Molecular chemical doping for improvement of performance in organic field effect transistors

The development of organic semiconducting materials paved a path for developing a range of organic devices such as organic field effect transistors (OFETs), organic light – emitting diodes (OLEDs), organic photovoltaics (OPVs)1 and so on. There are a lot of advantages of these organic semiconducting materials and devices made based on them over their inorganic counterparts such as unique physical and mechanical properties which in its turn opens opportunities for flexible, light – weight, printable and even paperbased devices.2–5 Organic materials are also very easily processed. They offer fabrication methods ranging from conventional thermal evaporation to solution – processing that enables simple fabrication steps such as spin – coating,6 drop – casting,7 inkjet – printing8 and etc. at temperatures as low as room temperature.

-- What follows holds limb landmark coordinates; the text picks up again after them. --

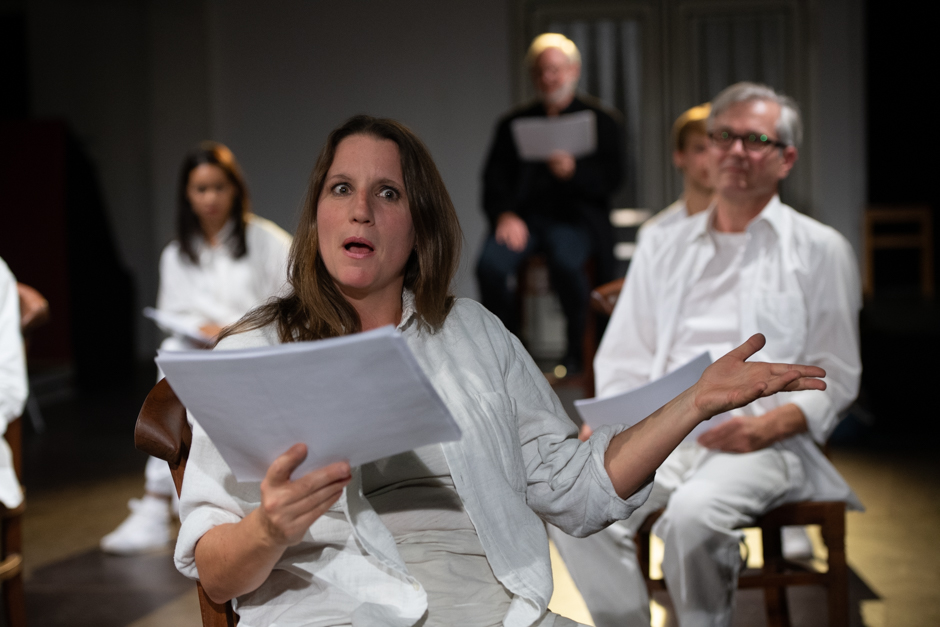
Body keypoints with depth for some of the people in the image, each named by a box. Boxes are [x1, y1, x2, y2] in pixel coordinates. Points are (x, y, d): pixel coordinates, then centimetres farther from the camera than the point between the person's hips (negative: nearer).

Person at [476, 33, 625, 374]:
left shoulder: (602, 120, 12)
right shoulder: (513, 124, 19)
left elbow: (611, 178, 0)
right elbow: (494, 182, 10)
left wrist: (574, 171, -21)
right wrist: (505, 215, -10)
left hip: (575, 215, -2)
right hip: (523, 215, 2)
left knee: (566, 261, -36)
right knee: (491, 264, -29)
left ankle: (582, 351, -14)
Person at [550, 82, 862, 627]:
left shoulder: (821, 250, 12)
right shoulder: (664, 246, 23)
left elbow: (836, 376, 7)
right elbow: (624, 359, 22)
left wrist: (767, 425, -12)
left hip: (766, 440, -3)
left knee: (693, 512, -35)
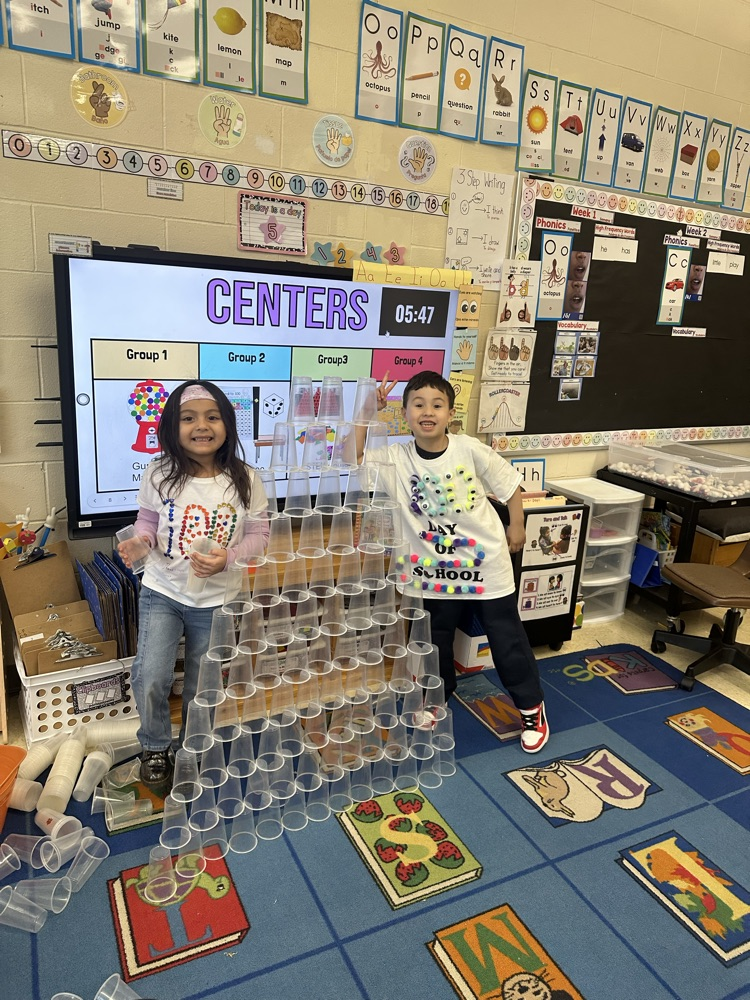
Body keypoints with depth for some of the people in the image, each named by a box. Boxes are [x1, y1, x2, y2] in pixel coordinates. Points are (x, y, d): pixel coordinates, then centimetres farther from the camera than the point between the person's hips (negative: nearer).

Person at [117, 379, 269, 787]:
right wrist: (140, 541, -16)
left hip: (215, 599, 0)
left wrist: (228, 558, -22)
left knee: (202, 689, 15)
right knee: (149, 679, -10)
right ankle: (155, 748, 22)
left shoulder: (244, 480, -12)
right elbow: (148, 519, 6)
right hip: (162, 591, 0)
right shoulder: (159, 474, -9)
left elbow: (259, 534, -5)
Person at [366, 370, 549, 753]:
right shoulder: (396, 458, -11)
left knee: (508, 642, 12)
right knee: (433, 645, 18)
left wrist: (517, 526, 4)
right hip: (436, 570, 2)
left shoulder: (469, 449, -14)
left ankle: (531, 707, 34)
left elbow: (509, 481, -2)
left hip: (486, 563, -1)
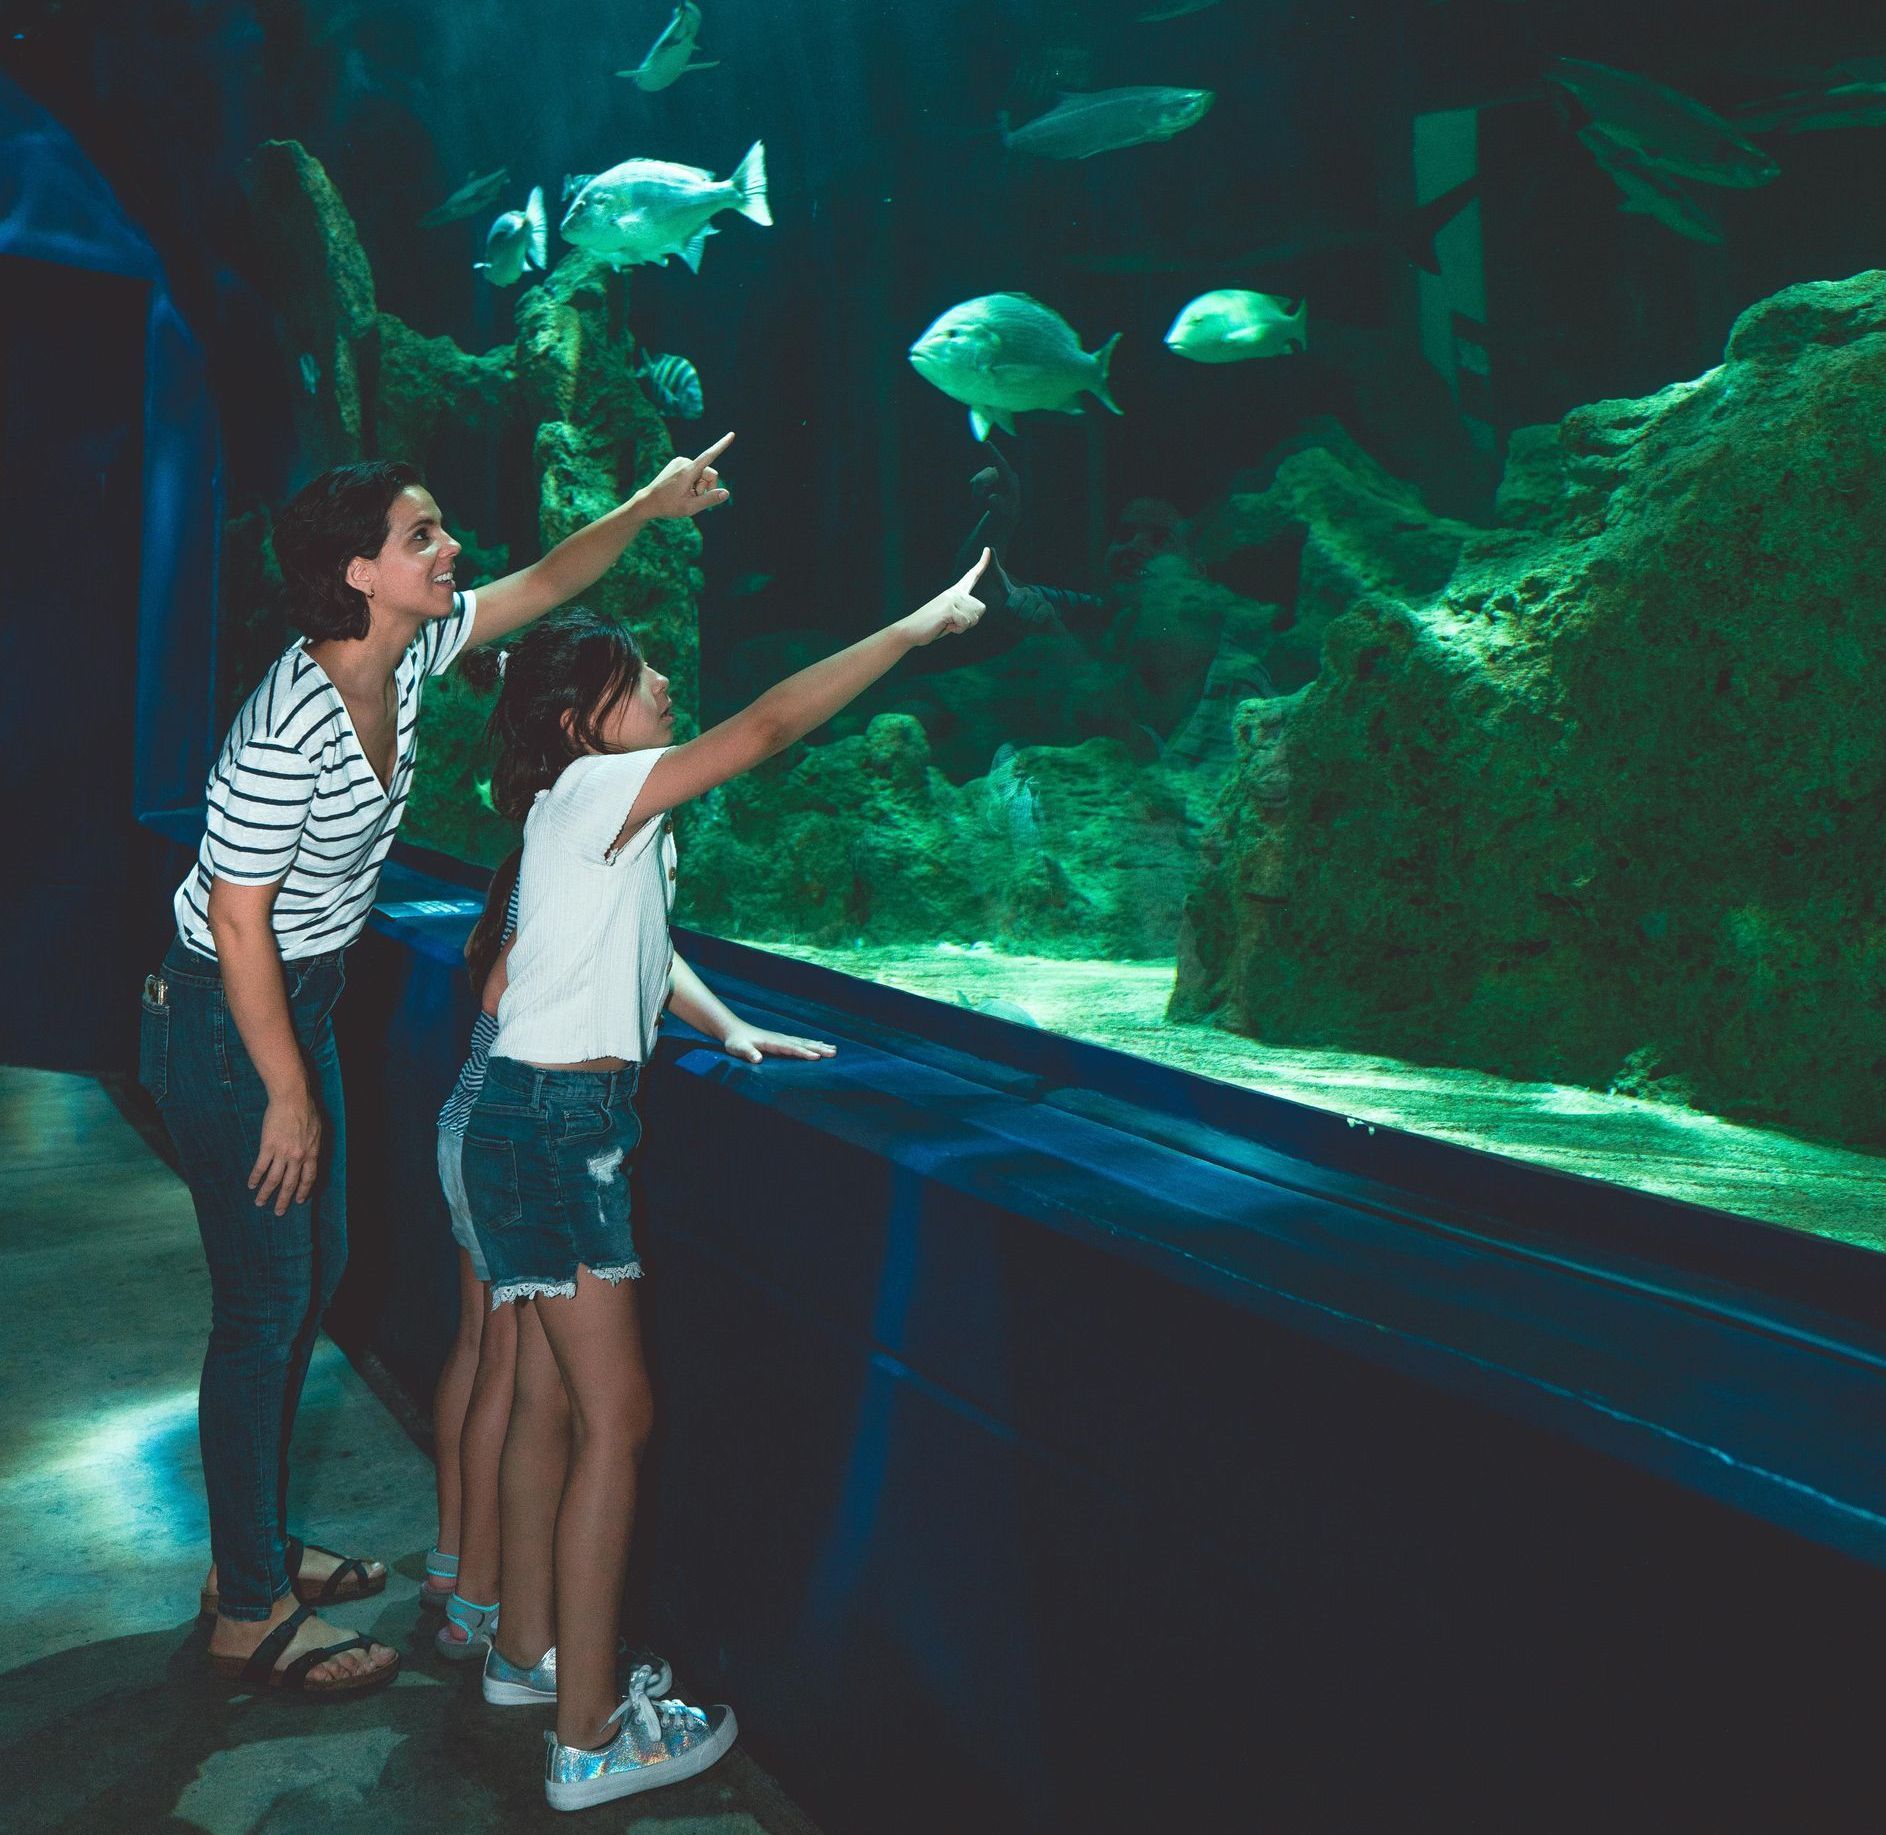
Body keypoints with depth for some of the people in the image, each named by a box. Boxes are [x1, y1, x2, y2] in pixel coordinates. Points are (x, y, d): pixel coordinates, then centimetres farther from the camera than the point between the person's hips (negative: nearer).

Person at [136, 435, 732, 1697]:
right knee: (266, 1306, 0)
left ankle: (258, 1547, 35)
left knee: (316, 1274, 17)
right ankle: (250, 1617, 17)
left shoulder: (407, 657, -4)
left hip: (304, 1001, 9)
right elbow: (240, 924, -24)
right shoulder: (289, 731, -28)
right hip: (226, 1024, -9)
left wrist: (648, 507, 8)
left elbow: (542, 584, 12)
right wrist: (288, 1096, -19)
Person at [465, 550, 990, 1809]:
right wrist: (924, 625, -17)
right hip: (557, 1124, -10)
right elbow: (768, 727, -20)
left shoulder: (614, 816, 15)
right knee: (616, 1417, -6)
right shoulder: (594, 790, -13)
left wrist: (730, 1030, 17)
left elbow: (642, 944, 27)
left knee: (551, 1401, 17)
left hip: (558, 1122, 10)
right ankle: (590, 1735, 2)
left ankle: (528, 1651, 30)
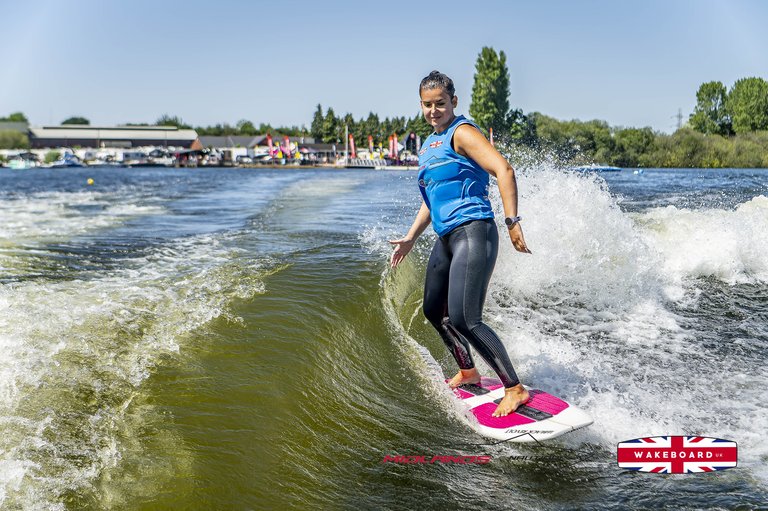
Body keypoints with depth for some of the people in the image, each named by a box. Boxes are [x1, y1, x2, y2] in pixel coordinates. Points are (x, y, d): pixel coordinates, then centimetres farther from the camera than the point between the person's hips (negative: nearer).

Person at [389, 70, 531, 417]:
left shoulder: (461, 132, -6)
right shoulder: (428, 146, 20)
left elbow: (503, 170, -17)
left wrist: (512, 221, -25)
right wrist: (410, 238, 24)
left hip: (472, 232, -10)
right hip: (446, 237, 10)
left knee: (463, 319, -18)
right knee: (434, 311, 19)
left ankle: (515, 389, -8)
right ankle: (467, 372, 37)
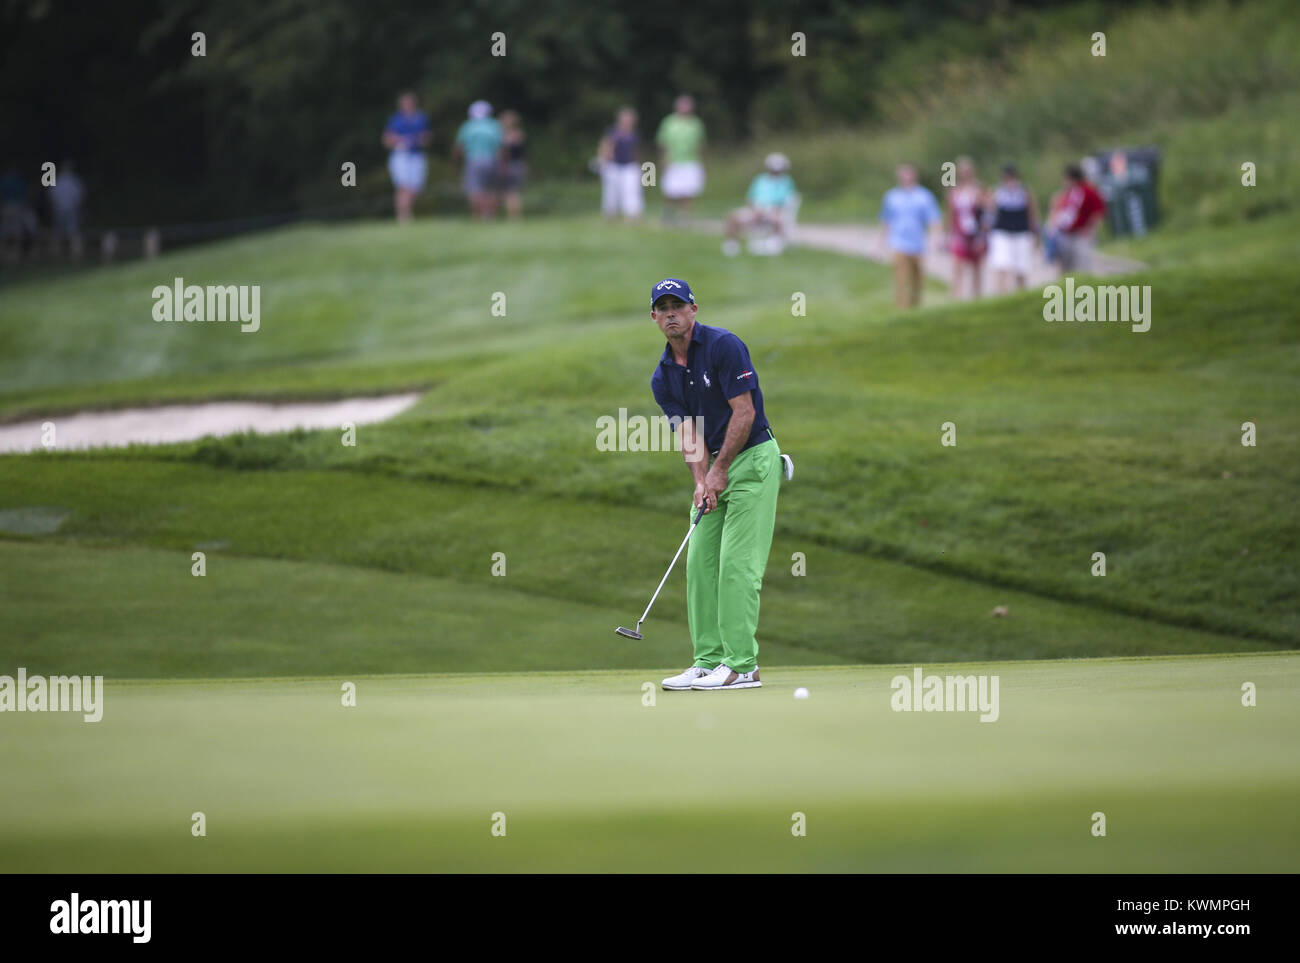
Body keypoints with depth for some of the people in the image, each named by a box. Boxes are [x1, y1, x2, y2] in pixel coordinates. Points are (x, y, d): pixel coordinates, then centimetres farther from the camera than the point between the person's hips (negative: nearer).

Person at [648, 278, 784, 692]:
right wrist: (701, 482, -15)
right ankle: (708, 661, 7)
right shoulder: (663, 378, 7)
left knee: (737, 563, -12)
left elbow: (744, 412, -15)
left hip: (754, 458, -8)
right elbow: (689, 434, 1)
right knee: (700, 561, 4)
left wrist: (719, 470, -14)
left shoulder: (723, 346, -13)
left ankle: (741, 665, -12)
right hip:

Also, organic materials are plenty and hundreds of them are synthesized every year. They offer a great range of options for synthesizers. But the main advantage of these organic materials and devices is that they themselves and the processes they go through are not as expensive and complicated as those of their inorganic counterparts. But organic semiconductors suffer from very serious problems such as very poor electrical properties and stability. Although organic semiconductors offer a great range of application fields, these two issues make them fall behind the inorganic semiconductors.